WHAT TO DO: Run through the records and show each line that includes the string "como".

================

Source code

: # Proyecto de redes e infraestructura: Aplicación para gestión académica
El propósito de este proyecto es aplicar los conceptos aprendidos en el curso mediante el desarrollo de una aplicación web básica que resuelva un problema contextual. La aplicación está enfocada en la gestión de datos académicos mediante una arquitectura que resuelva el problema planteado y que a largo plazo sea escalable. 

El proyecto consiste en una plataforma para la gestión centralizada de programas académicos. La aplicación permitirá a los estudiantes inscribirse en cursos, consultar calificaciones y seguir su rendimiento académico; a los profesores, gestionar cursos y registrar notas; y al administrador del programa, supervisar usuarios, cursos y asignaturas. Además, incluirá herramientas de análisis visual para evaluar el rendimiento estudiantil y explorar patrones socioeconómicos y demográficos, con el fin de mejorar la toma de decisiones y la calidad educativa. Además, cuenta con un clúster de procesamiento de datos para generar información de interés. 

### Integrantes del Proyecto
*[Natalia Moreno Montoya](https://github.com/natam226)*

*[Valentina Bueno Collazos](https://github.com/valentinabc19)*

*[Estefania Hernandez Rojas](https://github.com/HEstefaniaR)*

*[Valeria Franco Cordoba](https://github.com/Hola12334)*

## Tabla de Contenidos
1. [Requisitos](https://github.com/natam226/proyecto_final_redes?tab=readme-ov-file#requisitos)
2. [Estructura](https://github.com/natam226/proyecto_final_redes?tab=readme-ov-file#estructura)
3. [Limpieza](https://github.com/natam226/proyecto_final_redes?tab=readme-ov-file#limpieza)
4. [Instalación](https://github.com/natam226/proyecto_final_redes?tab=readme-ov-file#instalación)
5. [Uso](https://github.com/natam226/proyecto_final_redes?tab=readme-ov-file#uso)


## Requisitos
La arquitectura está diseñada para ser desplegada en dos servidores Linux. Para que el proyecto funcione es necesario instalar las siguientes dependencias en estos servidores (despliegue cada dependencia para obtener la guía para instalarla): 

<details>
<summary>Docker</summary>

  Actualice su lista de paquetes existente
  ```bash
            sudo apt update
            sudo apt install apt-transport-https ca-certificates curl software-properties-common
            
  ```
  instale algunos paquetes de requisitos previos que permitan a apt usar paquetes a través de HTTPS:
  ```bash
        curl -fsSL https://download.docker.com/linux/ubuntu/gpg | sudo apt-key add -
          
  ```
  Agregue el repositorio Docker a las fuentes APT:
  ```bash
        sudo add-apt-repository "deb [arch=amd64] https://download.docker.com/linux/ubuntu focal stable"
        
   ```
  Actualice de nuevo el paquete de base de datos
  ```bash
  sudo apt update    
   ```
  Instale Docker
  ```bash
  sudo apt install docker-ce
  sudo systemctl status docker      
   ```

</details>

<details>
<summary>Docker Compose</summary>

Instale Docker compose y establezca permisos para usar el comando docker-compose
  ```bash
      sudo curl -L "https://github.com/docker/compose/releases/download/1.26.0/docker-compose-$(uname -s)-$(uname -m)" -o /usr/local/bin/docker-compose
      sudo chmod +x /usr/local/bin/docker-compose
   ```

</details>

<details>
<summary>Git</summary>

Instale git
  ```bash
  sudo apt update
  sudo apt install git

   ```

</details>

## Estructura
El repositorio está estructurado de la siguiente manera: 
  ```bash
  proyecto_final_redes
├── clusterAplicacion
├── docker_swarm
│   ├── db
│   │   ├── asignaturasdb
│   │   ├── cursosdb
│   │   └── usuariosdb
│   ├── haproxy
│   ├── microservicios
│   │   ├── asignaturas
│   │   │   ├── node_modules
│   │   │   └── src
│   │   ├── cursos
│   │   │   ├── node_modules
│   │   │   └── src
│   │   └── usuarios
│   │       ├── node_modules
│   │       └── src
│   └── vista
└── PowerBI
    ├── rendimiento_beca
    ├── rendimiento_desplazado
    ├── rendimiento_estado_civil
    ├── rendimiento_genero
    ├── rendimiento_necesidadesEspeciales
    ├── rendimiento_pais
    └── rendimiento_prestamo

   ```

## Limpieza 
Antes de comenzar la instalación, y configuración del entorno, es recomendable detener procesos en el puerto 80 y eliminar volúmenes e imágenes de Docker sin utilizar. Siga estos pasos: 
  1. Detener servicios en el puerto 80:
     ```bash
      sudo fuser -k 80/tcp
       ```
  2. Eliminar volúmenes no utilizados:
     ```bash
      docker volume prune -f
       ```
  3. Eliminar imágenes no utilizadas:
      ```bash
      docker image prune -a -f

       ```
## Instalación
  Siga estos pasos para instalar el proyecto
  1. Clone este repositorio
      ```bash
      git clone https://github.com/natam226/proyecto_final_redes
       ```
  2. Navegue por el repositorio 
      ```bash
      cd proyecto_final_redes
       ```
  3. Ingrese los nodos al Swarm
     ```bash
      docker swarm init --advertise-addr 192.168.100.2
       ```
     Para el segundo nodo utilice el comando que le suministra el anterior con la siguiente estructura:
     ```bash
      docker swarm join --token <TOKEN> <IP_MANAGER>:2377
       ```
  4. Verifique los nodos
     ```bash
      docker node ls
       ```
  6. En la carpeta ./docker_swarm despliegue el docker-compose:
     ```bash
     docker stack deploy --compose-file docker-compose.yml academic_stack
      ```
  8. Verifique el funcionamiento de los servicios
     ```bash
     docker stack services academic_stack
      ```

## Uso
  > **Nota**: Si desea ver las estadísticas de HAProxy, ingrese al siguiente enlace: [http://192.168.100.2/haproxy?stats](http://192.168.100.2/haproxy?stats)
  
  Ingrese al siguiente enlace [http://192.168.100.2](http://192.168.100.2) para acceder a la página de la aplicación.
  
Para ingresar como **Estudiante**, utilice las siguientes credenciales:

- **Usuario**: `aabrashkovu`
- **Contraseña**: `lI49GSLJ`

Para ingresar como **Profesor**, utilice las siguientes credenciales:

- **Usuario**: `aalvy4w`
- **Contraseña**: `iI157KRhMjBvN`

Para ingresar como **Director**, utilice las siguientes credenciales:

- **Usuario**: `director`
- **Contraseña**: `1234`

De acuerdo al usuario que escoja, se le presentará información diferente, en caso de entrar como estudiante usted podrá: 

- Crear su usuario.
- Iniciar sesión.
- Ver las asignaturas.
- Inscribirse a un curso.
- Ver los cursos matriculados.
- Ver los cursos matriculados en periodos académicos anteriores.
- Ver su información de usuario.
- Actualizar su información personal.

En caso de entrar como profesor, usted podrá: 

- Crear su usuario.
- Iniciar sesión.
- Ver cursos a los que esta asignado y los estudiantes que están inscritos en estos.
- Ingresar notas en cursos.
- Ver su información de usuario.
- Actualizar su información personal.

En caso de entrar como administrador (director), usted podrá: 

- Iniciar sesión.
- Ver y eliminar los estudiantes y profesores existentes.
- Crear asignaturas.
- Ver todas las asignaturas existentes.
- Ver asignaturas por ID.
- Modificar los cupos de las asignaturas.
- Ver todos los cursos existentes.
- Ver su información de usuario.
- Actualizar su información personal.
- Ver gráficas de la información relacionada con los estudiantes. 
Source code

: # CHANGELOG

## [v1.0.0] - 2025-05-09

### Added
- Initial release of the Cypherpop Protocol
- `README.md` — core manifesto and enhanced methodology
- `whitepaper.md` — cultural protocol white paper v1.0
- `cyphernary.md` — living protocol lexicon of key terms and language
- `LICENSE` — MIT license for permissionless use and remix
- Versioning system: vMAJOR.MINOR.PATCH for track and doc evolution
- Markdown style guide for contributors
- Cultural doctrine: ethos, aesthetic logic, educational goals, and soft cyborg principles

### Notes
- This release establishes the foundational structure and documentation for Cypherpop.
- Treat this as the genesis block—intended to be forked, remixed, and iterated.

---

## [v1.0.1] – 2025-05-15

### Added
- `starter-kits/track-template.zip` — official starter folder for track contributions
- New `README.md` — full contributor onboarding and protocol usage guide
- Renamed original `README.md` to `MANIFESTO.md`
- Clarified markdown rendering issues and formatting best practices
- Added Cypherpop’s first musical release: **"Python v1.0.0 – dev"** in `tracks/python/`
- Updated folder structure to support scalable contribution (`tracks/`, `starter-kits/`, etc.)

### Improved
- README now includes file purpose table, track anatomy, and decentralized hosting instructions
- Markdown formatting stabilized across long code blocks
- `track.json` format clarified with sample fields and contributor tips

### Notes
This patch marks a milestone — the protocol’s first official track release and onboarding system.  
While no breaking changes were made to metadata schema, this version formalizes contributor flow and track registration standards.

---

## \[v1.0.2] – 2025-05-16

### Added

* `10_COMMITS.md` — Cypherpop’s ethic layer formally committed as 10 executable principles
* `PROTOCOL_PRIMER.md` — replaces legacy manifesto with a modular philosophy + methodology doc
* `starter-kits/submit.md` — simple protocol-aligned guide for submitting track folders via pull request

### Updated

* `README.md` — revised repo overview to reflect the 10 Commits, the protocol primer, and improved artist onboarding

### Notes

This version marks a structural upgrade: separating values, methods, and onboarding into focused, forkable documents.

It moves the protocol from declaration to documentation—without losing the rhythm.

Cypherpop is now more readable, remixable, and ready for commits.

================

WRITTEN RESPONSE:
Para ingresar como **Estudiante**, utilice las siguientes credenciales:
Para ingresar como **Profesor**, utilice las siguientes credenciales:
Para ingresar como **Director**, utilice las siguientes credenciales:
De acuerdo al usuario que escoja, se le presentará información diferente, en caso de entrar como estudiante usted podrá: 
En caso de entrar como profesor, usted podrá: 
En caso de entrar como administrador (director), usted podrá: 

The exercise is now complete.